As mentioned, currently, among his other duties, he is a fellow at the Japanese Institute for Advanced Industry, Science and Technology. "In Japan today there is a strong tendency to move from basic science to applied science. Basic science is very important, but in my opinion there is a balance today between the investment in basic science and applied science. When it comes to basic science, Japan is very strong in biology and life sciences. The space sector is also quite strong, even compared to the USA (indeed Japan has a large space agency and it builds and launches satellites and spacecraft on its own, for example the Yabusa spacecraft that flew to Comet Itokawa and brought back a soil sample from it. AB).

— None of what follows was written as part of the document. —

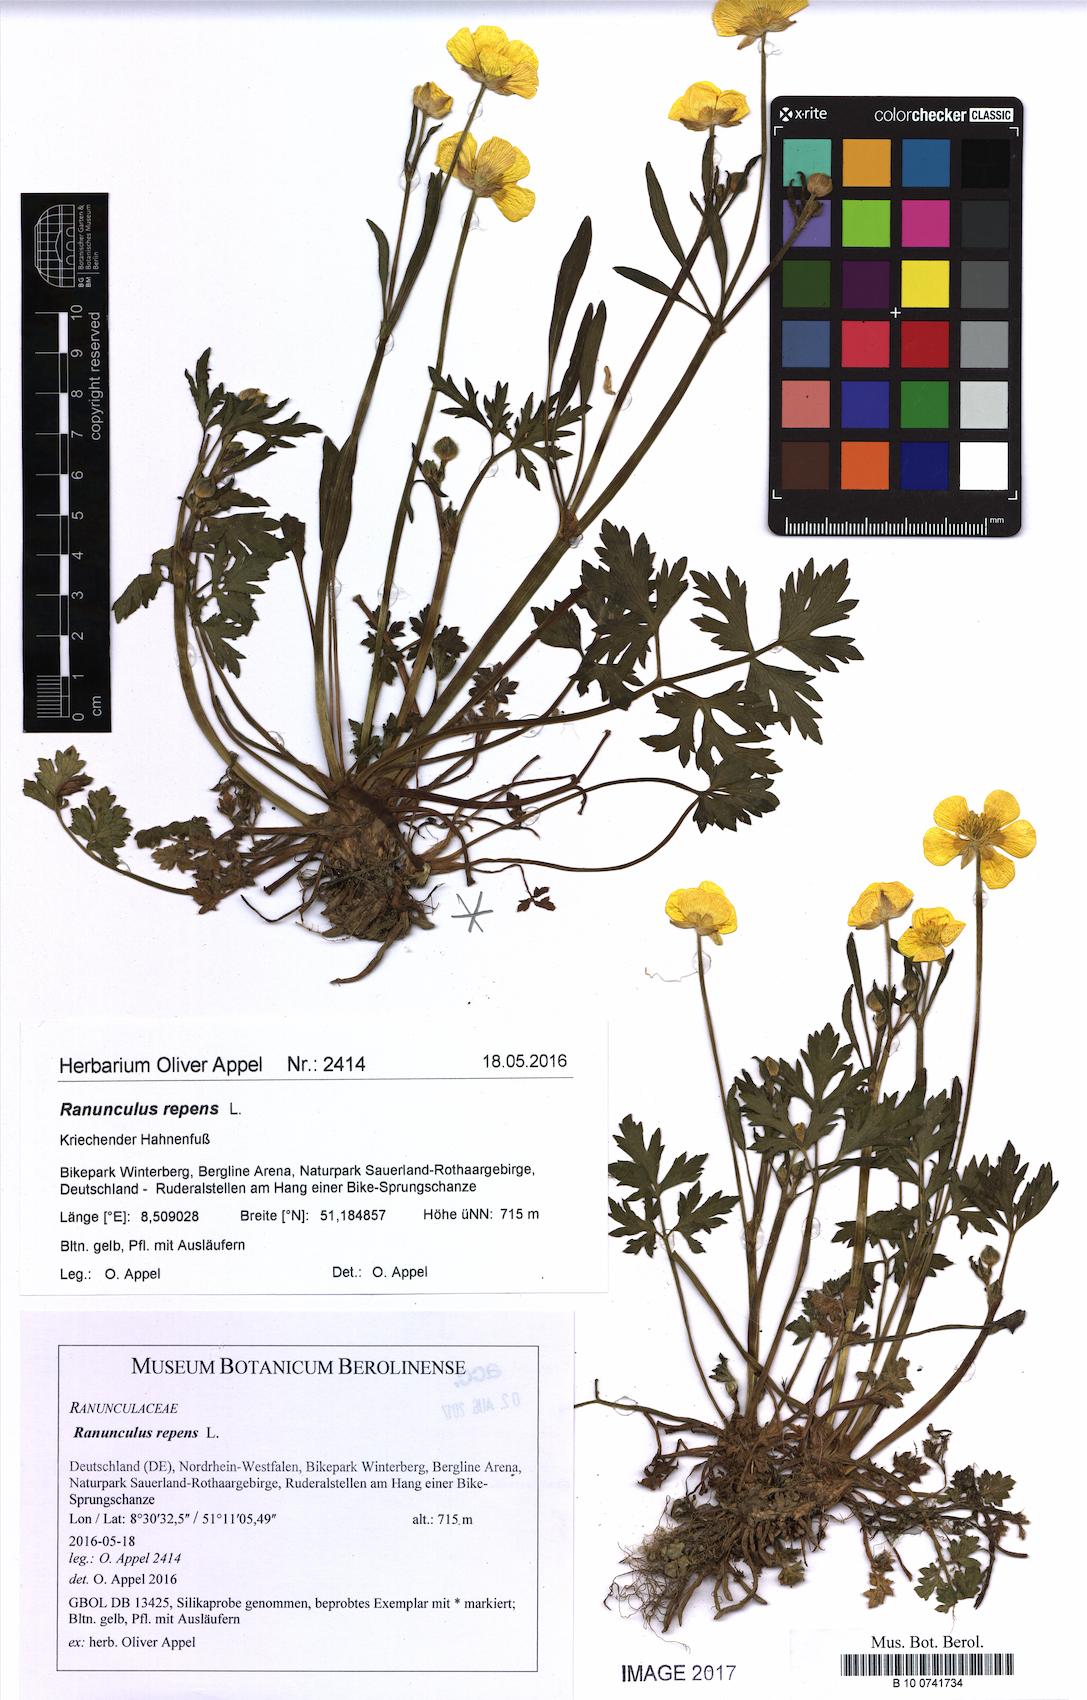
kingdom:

In addition, Japan is strong in a number of fields in physics (mainly atoms) and chemistry, and of course - and this is my field of expertise and the topic of the conference - life sciences."
"My field is developmental biology" explains Eshima, who in 1990 was a partner in the discovery and isolation of activin, a protein that participates in many biological processes, including regulating the rate of cell culture and the biological function of the cell. "For many years they searched for the molecule responsible for the cell life cycle. In 1990 I found this molecule, it is called activin because it is responsible for activating the mechanisms in the cell responsible for reproduction, differentiation into one of the many types of cells in the body, cell death, metabolism, its balance, the external response, wound healing and its endocrine function."
And what does this discovery have to do with stem cells? Well, explains Esshima, "to turn stem cells into heart cells, liver or any other organ you want, you have to use activin and this is an excellent example of moving from basic science to applied science. The field of stem cells is a very large and fruitful field. So far I have been able to transform stem cells in the laboratory into kidney, liver and beating heart muscle cells in amphibians that are used as a model. My colleagues were able to do this in humans as well."

I mean you are one of the founding fathers of the stem cell field?
"You can say that. I have been researching the field for 54 years."

What is the regulatory status of embryonic stem cell research in Japan compared to Israel where it is allowed?
"I am in contact with colleagues in Israel, and I even participated in a conference that dealt with the issue a few years ago. In Japan, the use of human embryonic stem cells is extremely limited due to the well-known ethical issues. Government approval is needed to use these cells. In my case, we switched from stem cells of frogs to those of monkeys and only then did we get to research in humans and my colleagues asked for permission and managed to produce a beating human heart from stem cells."

Where is the field of stem cells expected to go?
"In our bodies, in adult humans, there are mostly stem cells, which can turn into different types of cells, from brain and head cells to muscles, kidneys and more. The right thing would be to use stem cells from the body itself to repair damaged organs of the patient himself. It is also possible to produce induced stem cells (ordinary cells, usually skin cells, in recent years methods have been developed to turn back their "clock" and turn them into stem cells that can become any type of cell, AB). I would call it self-renewal. When we can activate the stem cells in the brain, it will be possible to cure Alzheimer's. We need to find the drug that will activate the stem cells in our bodies."

At the press conference at the opening of the Life Sciences Baltics conference, you said that your job today is to strengthen Japan's scientific ties with the rest of the scientific community, can you elaborate?
"Science has no boundaries, we create a relationship with each other, and appreciate each other's work. Despite today's effective means of communication, face-to-face meetings between scientists are still very important. We help scientists meet without borders. In general, scientists should create tools for peace. At the conference I met a lot of friends and colleagues from all over the world."